When good apps go bad
Toy Story Mania arrived at the App Store in October to largely rave reviews, with one of the more enthusiastic ones coming from yours truly. And why not? The game—inspired by a ride at Disney’s theme parks—cleverly melds characters from the Toy Story universe with a carnival midway. The game’s been a fixture on my iPhone since I finished testing it, so I was thrilled to see an update available for download earlier this week.
The trouble is, the latest Toy Story Mania makes a once great game unplayable.
This was not the intended result, I think. (And if it was, I think I might have noticed “What’s New: Game will now be unplayable!” in the release notes posted on the App Store.) Rather, Toy Story Mania 1.0.1 promises updated graphics—and indeed, the game’s new look is pretty snazzy. Unfortunately, it also introduces a major bug: when you complete the first level of any of the carnival games and collect your prize tickets, the ticket counter will spin upward in perpetuity, never stopping until you give up and quit the app.
This bums me out for a couple of reasons. First off, I really enjoyed playing Toy Story Mania. It was usually my first choice for blowing off steam on my commute home from a long day of being ground down by the boot-heel of The Man. Secondly, if you’ve got a copy of the January 2010 issue of Macworld, you’ll find a glowing review of the app from me.
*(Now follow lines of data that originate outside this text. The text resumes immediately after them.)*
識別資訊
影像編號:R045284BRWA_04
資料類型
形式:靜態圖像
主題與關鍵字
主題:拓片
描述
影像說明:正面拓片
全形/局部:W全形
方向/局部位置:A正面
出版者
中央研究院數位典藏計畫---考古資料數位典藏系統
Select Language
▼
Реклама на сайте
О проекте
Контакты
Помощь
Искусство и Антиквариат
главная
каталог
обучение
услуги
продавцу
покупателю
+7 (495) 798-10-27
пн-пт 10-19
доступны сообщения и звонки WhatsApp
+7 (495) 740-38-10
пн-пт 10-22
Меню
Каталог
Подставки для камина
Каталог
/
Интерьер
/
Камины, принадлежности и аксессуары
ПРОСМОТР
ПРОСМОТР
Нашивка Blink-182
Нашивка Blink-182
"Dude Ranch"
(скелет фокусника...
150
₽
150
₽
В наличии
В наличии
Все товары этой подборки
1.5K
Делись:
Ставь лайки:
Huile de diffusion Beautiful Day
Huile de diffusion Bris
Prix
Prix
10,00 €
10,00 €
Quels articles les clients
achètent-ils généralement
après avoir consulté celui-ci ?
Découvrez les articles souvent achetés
I feel badly for the poor readers who are going to pay $5 on my say-so, only to wind up with a buggy game. And I will feel badly for myself when those readers show up at my door with pitchforks and torches demanding mob justice.
We could, of course, count on the diligent folks at Walt Disney to realize their howling error and quickly push through a fix. Then again, the Customer Support page for Disney Interactive Studios isn’t what what you might call “helpful,” so if you’re waiting for some worker bee within the vast Disney industrial complex to come to your aid, you may be in for a long, cold lonely winter. (In fairness to the developer, however, I see that as this article is published, a note has gone up on the Toy Story Mania page at the App Store acknowledging that there's a problem and that a fix is in the works.)
Still, if I want Toy Story Mania restored to its former glory now, I was going to have to take matters into my own hands and revert to an earlier version of the app. That may not help anyone who buys the flawed 1.0.1 version, but it will help users in the same boat as me—or anyone who downloads a lackluster update and longs to go back to the way things were.
The process for restoring an older version of an app isn’t intuitive—it took some trial and error on my end—but it can be done. It requires you to have a versioned backup of your computer, but then I don’t have to tell Macworld’s savvy readership about the merits of Time Machine, do I?
Anyhow, the first step was to delete the app from my phone—I pressed and held on an icon until everything started jiggling, and then tapped the x of the offending application to remove it. (If you’re feeling especially put out by the lackluster update, Apple offers you the opportunity to give the app a final rating. Enjoy that 1-star review, Disney!) With the app now off my phone, I also needed to remove it from iTunes. I clicked on Applications in the Source List, clicked on the app, and pressed the Delete key. iTunes asked me if I was sure I wanted to remove the selected application from my iTunes library—I was!—and then it asked if I wanted to move the selected application to the Trash or keep it in the Mobile Applications folder. I opted for the former, so that there’s no trace of the app in iTunes -> Mobile Applications. Then I synced my iPhone, officially banishing the app to the land of wind and ghosts.
Now comes the part where we go back in time. While viewing my iTunes -> Mobile Applications folder in the Finder, I summoned Time Machine and journeyed back to last week—a simpler time in our nation’s history when Toy Story Mania worked just fine. I highlighted the TS Mania 1.0.0.ipa file and clicked Restore, which deposited it back in the present-day version of that same folder. With my iPhone plugged in, I then used the Applications tab in iTunes to make sure the restored app was set to load back onto my iPhone. I pressed Sync again, and the old version of the app was back, as good as new—literally. (Not surprisingly, this process will treat the iPhone app as if you’re installing it for the first time. For instance, all of my high scores and unlocked achievements are long gone in my restored Toy Story Mania. But considering that I can play the game again, it’s not too steep a price to pay.)
That said, I wish there were an easier way to revert to older versions of iPhone apps for those times when developers don’t get the updates quite right. Apple added improved application management features in this summer’s iPhone 3.0 update; perhaps a better way to reinstall older versions could be on the to-do list for a future update.